# [Exercise goal]
Wherever the word "Created" appears in a line of the records, copy that line.

# [Entries provided]
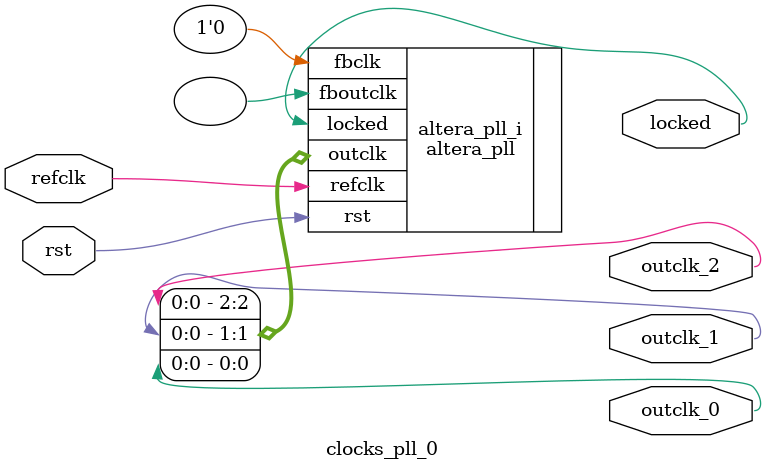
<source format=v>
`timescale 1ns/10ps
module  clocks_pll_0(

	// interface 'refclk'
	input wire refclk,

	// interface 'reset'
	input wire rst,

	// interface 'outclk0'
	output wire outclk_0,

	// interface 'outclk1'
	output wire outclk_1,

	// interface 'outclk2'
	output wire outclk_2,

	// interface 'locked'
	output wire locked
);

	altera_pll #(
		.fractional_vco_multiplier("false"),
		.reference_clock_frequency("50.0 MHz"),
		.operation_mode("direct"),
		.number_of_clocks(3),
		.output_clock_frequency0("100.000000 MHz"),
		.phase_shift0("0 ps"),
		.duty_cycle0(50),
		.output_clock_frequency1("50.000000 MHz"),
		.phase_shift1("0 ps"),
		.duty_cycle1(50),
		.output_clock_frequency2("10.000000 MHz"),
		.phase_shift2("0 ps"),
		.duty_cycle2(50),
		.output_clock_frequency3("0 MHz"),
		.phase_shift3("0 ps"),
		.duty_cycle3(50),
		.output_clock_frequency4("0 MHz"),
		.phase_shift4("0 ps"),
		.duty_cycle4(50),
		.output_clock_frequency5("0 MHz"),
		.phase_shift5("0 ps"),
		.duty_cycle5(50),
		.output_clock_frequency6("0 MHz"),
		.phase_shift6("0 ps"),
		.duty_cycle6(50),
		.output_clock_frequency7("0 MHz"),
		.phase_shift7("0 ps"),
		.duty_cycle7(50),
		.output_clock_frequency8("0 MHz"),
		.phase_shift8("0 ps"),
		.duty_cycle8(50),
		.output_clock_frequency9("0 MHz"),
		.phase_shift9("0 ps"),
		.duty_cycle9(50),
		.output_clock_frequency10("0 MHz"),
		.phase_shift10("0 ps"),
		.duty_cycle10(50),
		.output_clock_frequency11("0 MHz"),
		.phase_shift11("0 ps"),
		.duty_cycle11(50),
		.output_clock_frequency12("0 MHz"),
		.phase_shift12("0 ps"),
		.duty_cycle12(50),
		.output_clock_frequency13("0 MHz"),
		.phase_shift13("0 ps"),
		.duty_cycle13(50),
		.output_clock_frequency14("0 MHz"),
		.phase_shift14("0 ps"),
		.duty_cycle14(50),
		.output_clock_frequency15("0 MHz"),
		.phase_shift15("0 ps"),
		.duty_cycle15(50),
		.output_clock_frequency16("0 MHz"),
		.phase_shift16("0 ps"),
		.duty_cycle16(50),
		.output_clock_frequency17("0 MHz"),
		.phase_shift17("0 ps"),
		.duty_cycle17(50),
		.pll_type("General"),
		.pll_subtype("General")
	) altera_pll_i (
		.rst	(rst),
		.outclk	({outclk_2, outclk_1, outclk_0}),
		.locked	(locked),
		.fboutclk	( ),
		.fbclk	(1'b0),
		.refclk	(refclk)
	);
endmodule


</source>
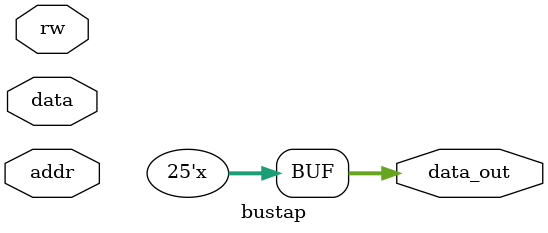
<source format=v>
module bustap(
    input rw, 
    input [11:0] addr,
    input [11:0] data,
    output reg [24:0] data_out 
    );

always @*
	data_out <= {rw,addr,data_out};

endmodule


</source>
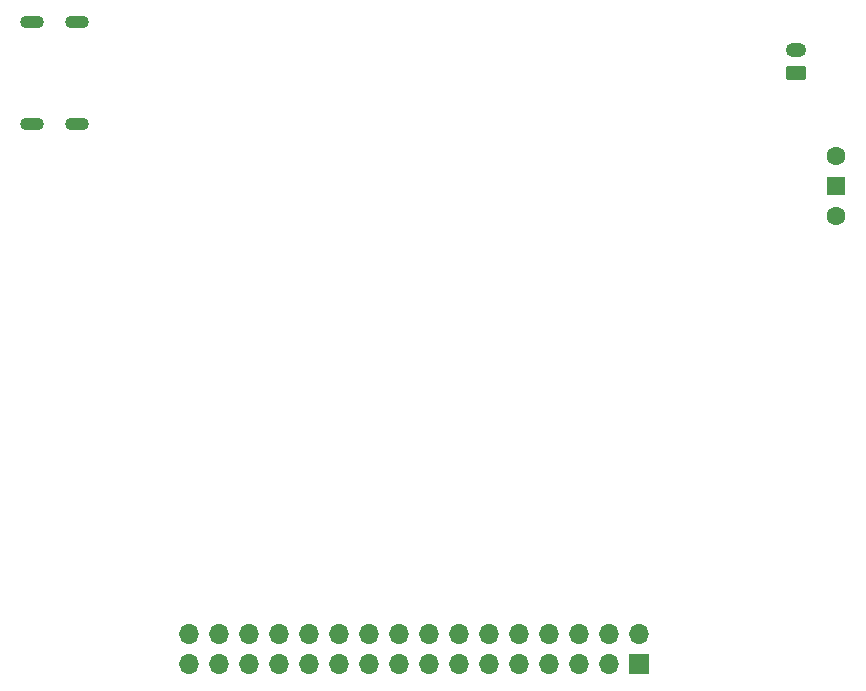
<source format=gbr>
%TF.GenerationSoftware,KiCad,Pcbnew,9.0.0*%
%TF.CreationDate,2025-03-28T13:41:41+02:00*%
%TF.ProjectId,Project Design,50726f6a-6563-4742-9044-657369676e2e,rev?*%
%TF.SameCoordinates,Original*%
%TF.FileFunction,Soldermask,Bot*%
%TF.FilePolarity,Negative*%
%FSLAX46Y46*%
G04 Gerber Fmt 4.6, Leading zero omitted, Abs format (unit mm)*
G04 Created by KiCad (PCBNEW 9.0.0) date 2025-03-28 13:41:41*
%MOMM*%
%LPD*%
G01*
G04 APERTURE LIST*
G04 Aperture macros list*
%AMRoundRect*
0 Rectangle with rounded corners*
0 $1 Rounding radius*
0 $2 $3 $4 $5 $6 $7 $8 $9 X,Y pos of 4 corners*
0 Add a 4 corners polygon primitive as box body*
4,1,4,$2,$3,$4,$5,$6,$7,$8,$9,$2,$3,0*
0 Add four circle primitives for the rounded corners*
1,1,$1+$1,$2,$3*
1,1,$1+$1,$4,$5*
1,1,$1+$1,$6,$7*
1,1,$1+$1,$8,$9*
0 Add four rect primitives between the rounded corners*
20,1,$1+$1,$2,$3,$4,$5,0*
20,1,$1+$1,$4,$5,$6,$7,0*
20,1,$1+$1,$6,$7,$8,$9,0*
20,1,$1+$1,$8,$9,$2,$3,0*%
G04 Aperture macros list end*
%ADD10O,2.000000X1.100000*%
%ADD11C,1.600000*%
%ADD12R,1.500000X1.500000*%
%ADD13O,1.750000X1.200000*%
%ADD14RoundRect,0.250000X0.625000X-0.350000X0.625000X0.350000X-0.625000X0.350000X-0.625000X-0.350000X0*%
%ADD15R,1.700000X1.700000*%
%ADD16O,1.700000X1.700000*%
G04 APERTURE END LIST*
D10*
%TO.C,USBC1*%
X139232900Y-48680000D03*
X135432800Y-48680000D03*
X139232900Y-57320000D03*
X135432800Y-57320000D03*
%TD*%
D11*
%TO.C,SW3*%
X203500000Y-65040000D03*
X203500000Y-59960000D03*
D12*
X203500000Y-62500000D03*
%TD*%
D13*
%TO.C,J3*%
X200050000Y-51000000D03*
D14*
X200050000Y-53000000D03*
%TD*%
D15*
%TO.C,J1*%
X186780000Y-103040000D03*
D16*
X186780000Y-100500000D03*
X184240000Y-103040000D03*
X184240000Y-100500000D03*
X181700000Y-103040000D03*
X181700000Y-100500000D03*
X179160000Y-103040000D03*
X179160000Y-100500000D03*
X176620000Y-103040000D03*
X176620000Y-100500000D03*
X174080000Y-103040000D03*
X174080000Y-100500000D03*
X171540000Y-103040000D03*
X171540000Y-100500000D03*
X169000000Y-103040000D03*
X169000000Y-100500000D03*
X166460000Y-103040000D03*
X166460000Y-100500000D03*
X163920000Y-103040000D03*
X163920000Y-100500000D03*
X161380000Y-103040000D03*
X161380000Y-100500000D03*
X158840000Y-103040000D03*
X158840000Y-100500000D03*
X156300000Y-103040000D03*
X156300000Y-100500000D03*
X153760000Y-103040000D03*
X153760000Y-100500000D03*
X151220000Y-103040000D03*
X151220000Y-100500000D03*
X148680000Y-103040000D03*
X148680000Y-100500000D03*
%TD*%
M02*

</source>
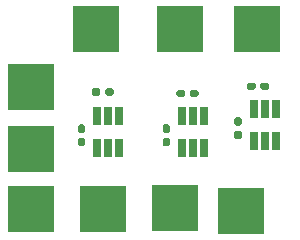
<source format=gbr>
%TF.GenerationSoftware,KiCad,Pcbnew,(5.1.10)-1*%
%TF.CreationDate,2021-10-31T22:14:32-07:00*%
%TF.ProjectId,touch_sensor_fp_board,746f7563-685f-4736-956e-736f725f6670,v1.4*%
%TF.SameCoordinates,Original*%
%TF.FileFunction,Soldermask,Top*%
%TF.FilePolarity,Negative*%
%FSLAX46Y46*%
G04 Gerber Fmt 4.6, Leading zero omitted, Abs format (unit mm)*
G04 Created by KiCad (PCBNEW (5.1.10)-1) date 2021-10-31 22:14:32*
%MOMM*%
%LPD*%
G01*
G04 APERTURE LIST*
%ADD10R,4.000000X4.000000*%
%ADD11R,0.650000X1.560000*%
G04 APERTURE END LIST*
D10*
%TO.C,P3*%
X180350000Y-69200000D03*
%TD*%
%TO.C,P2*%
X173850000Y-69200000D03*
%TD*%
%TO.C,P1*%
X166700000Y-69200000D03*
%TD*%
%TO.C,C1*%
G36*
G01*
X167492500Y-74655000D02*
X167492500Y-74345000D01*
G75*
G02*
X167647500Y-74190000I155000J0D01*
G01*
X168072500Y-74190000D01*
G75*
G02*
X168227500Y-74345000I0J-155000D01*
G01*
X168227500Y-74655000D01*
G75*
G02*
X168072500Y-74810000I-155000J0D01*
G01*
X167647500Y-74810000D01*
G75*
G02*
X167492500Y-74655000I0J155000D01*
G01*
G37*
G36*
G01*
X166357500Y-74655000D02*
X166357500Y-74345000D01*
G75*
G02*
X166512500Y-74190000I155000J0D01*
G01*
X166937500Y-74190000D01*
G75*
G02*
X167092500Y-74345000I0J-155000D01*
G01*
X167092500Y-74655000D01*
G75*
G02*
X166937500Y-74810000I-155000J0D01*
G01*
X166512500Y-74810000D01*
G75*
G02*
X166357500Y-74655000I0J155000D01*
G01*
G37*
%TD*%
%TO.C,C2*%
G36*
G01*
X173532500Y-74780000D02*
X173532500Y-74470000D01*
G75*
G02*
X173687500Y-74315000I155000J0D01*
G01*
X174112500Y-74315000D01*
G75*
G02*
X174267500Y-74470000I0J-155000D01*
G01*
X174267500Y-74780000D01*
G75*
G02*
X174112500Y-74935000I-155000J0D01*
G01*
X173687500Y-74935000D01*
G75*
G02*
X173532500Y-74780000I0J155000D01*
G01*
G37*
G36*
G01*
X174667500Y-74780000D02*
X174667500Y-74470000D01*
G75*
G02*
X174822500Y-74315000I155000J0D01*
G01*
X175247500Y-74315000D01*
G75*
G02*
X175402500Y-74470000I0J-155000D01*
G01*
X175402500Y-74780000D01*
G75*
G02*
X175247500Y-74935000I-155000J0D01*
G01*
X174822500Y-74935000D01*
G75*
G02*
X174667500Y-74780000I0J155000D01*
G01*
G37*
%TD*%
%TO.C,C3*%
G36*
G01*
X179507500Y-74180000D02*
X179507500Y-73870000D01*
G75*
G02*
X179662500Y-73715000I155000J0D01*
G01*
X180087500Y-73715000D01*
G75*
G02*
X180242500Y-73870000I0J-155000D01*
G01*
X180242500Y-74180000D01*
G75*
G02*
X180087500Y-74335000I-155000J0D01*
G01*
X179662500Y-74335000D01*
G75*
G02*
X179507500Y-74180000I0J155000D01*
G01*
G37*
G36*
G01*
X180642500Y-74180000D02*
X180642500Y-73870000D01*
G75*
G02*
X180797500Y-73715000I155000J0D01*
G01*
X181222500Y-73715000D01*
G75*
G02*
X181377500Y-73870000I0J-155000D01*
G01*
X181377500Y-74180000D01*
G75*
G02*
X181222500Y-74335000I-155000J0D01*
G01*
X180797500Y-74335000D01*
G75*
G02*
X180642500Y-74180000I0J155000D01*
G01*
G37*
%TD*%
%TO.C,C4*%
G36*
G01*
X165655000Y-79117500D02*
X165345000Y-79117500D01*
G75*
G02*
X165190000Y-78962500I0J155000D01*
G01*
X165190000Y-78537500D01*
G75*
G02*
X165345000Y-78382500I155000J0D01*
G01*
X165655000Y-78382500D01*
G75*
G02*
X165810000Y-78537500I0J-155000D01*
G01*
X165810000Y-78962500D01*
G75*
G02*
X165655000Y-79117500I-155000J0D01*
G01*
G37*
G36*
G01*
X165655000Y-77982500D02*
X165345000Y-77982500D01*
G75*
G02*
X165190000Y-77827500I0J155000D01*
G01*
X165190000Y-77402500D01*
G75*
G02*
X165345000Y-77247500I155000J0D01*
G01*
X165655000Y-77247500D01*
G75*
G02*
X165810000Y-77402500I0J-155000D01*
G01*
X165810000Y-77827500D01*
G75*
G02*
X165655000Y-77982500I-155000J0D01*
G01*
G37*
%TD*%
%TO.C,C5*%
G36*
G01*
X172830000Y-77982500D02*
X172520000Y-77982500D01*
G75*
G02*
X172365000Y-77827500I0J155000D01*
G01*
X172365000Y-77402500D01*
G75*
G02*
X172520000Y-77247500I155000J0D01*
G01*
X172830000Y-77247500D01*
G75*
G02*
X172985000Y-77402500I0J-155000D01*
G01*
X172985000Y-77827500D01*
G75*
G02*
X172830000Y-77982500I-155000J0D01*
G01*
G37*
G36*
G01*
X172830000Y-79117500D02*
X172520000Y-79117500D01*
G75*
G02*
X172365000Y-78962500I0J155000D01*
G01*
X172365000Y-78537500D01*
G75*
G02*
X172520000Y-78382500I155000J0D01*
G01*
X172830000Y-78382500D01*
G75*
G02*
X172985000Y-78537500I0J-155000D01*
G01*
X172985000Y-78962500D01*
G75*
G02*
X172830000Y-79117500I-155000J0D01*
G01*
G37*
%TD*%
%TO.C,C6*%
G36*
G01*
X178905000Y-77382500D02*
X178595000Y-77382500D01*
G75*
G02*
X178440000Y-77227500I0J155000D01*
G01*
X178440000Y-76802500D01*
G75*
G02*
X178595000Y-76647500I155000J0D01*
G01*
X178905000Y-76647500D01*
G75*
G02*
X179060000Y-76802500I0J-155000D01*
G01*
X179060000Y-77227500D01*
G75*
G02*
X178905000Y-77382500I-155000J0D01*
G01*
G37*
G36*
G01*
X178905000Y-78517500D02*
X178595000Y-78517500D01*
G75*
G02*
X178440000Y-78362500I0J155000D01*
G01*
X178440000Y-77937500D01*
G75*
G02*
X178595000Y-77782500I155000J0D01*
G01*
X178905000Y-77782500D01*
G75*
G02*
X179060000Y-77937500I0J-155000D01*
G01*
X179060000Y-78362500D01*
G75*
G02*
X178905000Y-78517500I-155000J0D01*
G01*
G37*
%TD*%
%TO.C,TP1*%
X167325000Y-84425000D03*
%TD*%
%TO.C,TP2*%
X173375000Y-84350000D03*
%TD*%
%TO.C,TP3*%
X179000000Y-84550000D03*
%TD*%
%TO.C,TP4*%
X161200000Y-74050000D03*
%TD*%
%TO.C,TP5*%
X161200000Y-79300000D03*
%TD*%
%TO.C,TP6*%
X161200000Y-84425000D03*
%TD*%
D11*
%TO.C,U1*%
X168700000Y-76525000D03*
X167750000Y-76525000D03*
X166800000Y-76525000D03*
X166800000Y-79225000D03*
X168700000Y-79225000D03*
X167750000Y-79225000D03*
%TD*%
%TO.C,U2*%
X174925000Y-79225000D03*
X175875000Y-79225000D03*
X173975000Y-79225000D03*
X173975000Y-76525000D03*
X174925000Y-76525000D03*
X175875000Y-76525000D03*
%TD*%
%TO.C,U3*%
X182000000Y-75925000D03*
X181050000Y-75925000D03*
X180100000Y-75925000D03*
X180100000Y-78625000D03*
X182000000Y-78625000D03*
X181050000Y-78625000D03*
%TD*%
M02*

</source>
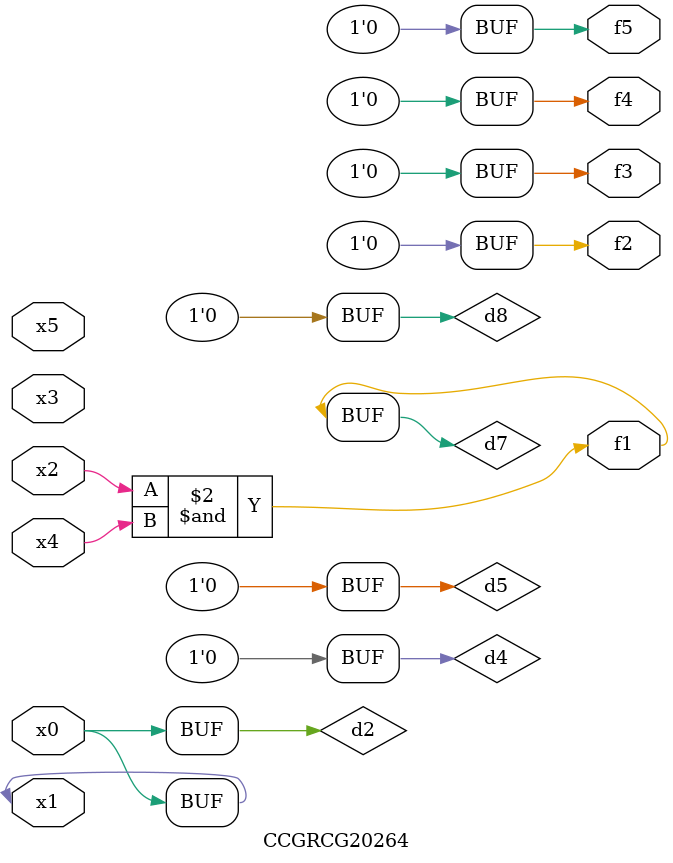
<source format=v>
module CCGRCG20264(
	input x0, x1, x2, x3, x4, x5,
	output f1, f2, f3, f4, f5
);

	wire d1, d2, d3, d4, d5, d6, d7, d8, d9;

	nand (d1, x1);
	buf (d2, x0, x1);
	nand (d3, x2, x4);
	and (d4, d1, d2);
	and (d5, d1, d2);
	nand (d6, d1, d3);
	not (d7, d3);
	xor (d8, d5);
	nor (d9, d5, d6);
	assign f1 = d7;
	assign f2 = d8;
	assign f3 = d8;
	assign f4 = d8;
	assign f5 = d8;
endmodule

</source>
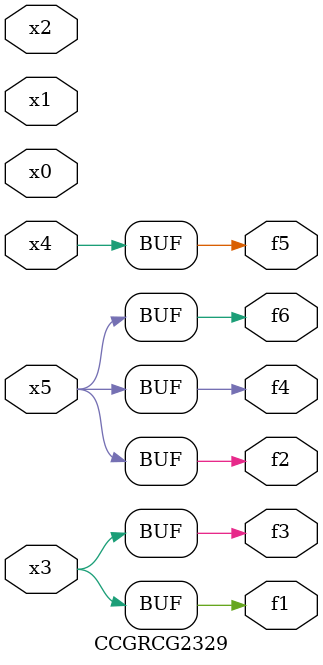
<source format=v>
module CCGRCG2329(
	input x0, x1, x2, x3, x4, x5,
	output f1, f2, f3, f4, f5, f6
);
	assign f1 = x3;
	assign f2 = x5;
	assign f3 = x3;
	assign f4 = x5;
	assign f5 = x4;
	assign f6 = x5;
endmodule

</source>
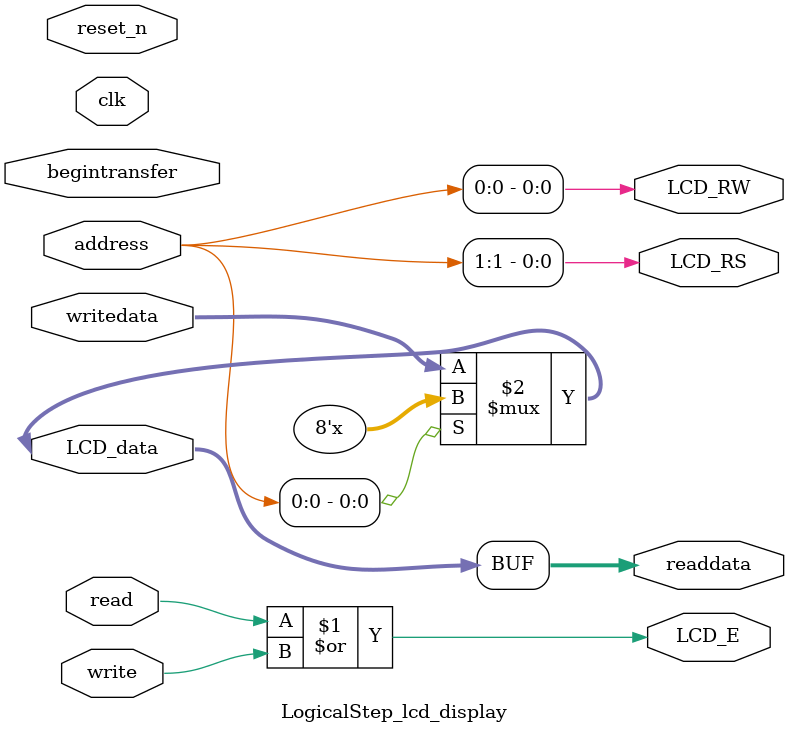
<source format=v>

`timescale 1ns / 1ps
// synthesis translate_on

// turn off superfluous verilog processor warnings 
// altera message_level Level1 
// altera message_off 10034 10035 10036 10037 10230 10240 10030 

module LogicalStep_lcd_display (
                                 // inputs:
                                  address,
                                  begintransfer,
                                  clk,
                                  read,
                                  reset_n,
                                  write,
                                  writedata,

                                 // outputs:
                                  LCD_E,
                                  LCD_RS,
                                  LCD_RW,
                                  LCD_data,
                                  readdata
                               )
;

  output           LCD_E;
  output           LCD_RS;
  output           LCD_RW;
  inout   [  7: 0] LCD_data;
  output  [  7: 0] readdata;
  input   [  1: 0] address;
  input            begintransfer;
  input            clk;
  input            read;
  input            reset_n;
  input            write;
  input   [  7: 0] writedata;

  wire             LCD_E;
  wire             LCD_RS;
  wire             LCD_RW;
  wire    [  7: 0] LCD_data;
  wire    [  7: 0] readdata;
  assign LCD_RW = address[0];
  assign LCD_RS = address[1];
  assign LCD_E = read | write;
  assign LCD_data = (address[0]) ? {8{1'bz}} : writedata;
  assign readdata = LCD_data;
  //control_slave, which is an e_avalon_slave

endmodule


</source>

# [Completed exercise]
G04 Created by KiCad (PCBNEW 9.0.0) date 2025-03-28 13:41:41*
G04 Created by KiCad (PCBNEW (5.1.10)-1) date 2021-10-31 22:14:32*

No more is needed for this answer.